Thank God there is still communion, the Lord’s Table. You have to show up, stand in line, dissolve your hurry-sickness, submit to the body and blood of Christ in others. The remembrance of communion includes remembering you are not an island, you are not a sovereign state, your skin is not a national boundary.
I answer social media with one loaf, one cup. Social media is what it is. I don’t dislike it. Instead, I study it as a prophet studies the signs of times, watching and turning my face toward God, and asking, “What does this mean?” It means our current cultural norm will not produce saints. Instead it will produce bloggers, talkers, drivers, wait-in-drive-thru-ers, impatience, chaotic time, exceptionalists, entitlement… harried living and tiredness… and not the unhurried rhythms of grace. Jesus walked and listened. We drive and tap.

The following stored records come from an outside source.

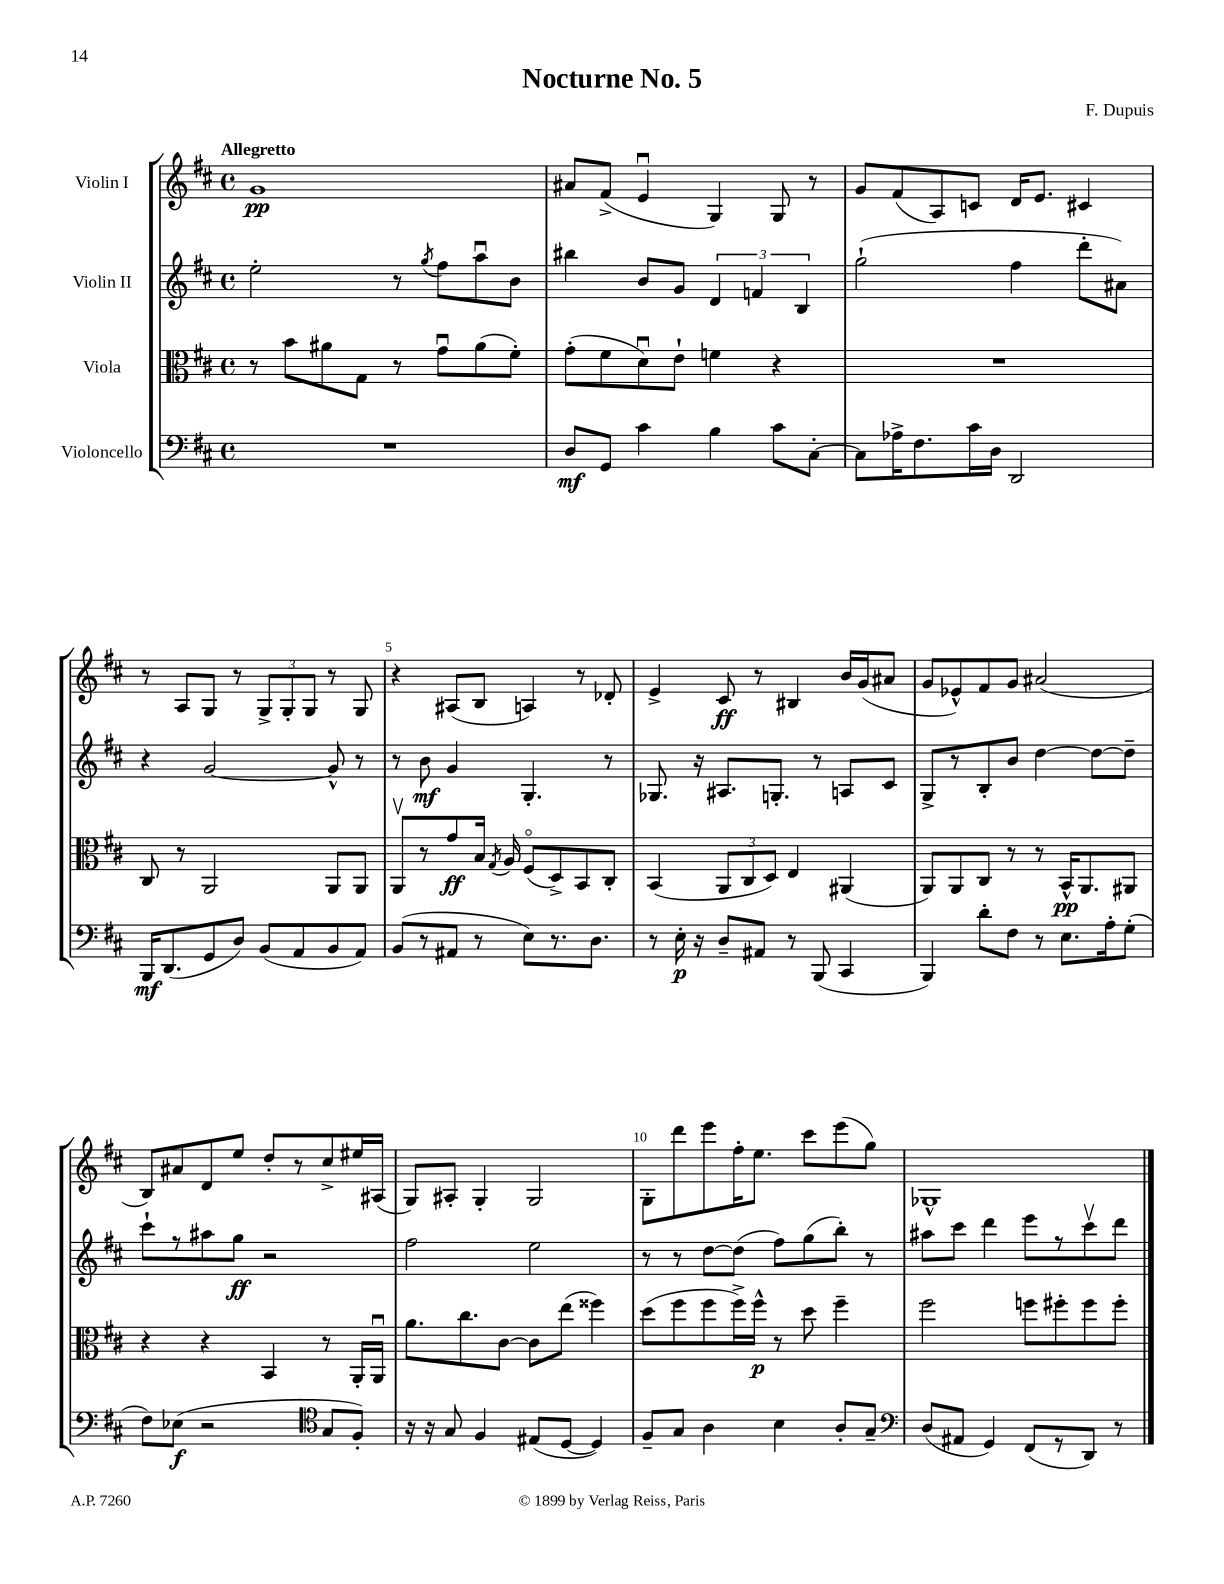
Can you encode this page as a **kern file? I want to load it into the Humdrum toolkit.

**kern	**kern	**kern	**kern
*staff4	*staff3	*staff2	*staff1
*clefF4	*clefC3	*clefG2	*clefG2
*k[f#c#]	*k[f#c#]	*k[f#c#]	*k[f#c#]
*M4/4	*M4/4	*M4/4	*M4/4
*met(c)	*met(c)	*met(c)	*met(c)
1r	8r	2ee'	1g
.	8b	.	.
.	8a#	.	.
.	8G	.	.
.	8r	8r	.
.	.	8qgg	.
.	8gu	8ff#	.
.	(8a#	8aau	.
.	8f#')	8b	.
=	=	=	=
8D	(8g'	4bb#	8a#
8GG	8f#	.	(8f#^
4c#	8du)	8b	4eu
.	8e`	8g	.
4B	4f	6d	4G)
.	.	6f	.
8c#	4r	.	8G
.	.	6B	.
[8C#'	.	.	8r
=	=	=	=
8C#]	1r	(2gg`	8g
16A-^	.	.	(8f#
8.F#	.	.	.
.	.	.	8A)
16c#	.	.	8c
16D	.	.	.
2DD	.	4ff#	16d
.	.	.	8.e
.	.	8ddd'	4c#
.	.	8a#)	.
=	=	=	=
16BBB	8C#	4r	8r
(8.DD	.	.	.
.	8r	.	8A
8GG	2AA	[2g	8G
8D)	.	.	8r
(8BB	.	.	12G^
.	.	.	12G'
8AA	.	.	.
.	.	.	12G
8BB	8AA	8g^^]	8r
8AA)	8AA	8r	8G
=	=	=	=
(8BB	8AAv	8r	4r
8r	8r	8b	.
8AA#	8g	4g	(8A#
8r	16B	.	8B
.	8qG	.	.
.	16A	.	.
8E)	(8F#o	4.G'	4A)
8.r	8D^)	.	.
.	8BB	.	8r
8.D	.	.	.
.	8C#'	8r	8d-'
=	=	=	=
8r	(4BB	8.G-	4e^
16E'	.	.	.
16r	.	16r	.
8D~	12AA	8.A#	8c#
.	12C#	.	.
8AA#	.	.	8r
.	12D)	.	.
.	.	8.G'	.
8r	4E	.	4B#
(8BBB	.	8r	.
4CC#	(4AA#	8A	16b
.	.	.	(16g
.	.	8c#	8a#
=	=	=	=
4BBB)	8AA)	8G^	8g
.	8AA	8r	8e-^^)
8d'	8C#	8B'	8f#
8F#	8r	8b	8g
8r	8r	[4dd	(2a#
8.E	16BB^^	.	.
.	8.AA	.	.
.	.	8dd_	.
16A'	.	.	.
(8G'	8AA#	8dd~]	.
=	=	=	=
8F#)	4r	8ccc#`	8B)
(8E-	.	8r	8a#
2r	4r	8aa#	8d
.	.	8gg	8ee
.	4BB	2r	8dd'
.	.	.	8r
*clefC4	*	*	*
8G	8r	.	8cc#^
8F#')	16AA'	.	16ee#
.	16AAu	.	(16A#
=	=	=	=
16r	8.a	2ff#	8G)
16r	.	.	.
8G	.	.	8A#'
.	8.cc#	.	.
4F#	.	.	4G'
.	[8c#	.	.
(8E#	8c#]	2ee	2G
[8D	(8ee	.	.
4D])	4ff##)	.	.
=	=	=	=
8F#~	(8dd	8r	8G'
8G	8ff#	8r	8ddd
4A	8ff#	[8dd	8eee
.	16ff#^)	(8dd]	16ff#'
.	16ff#^^	.	8.ee
4B	8r	8ff#)	.
.	8dd	(8gg	8ccc#
8A'	4ff#~	8bb')	(8eee
8G~	.	8r	8gg)
=	=	=	=
*clefF4	*	*	*
(8D	2ff#	8aa#	1G-^^
8AA#	.	8ccc#	.
4GG)	.	4ddd	.
(8FF#	8ff	8eee	.
8r	8ff#'	8r	.
8DD)	8ff#	8ccc#v	.
8r	8ff#'	8ddd	.
==	==	==	==
*-	*-	*-	*-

G.K. Chesterton (1920s, British) despised the automobile. He wasn’t too excited about the horse. He said a proper human (by “proper human” he meant a large British man like himself) is supposed to walk – with a stick. A proper human is supposed to use an ink well and quill to write. Sounds impossible to us nowadays. But image how slow life would be if we walked to a neighborhood market each day, and wrote with ink and quill.
So I got my blog back, and now I can, you know, write stuff quickly.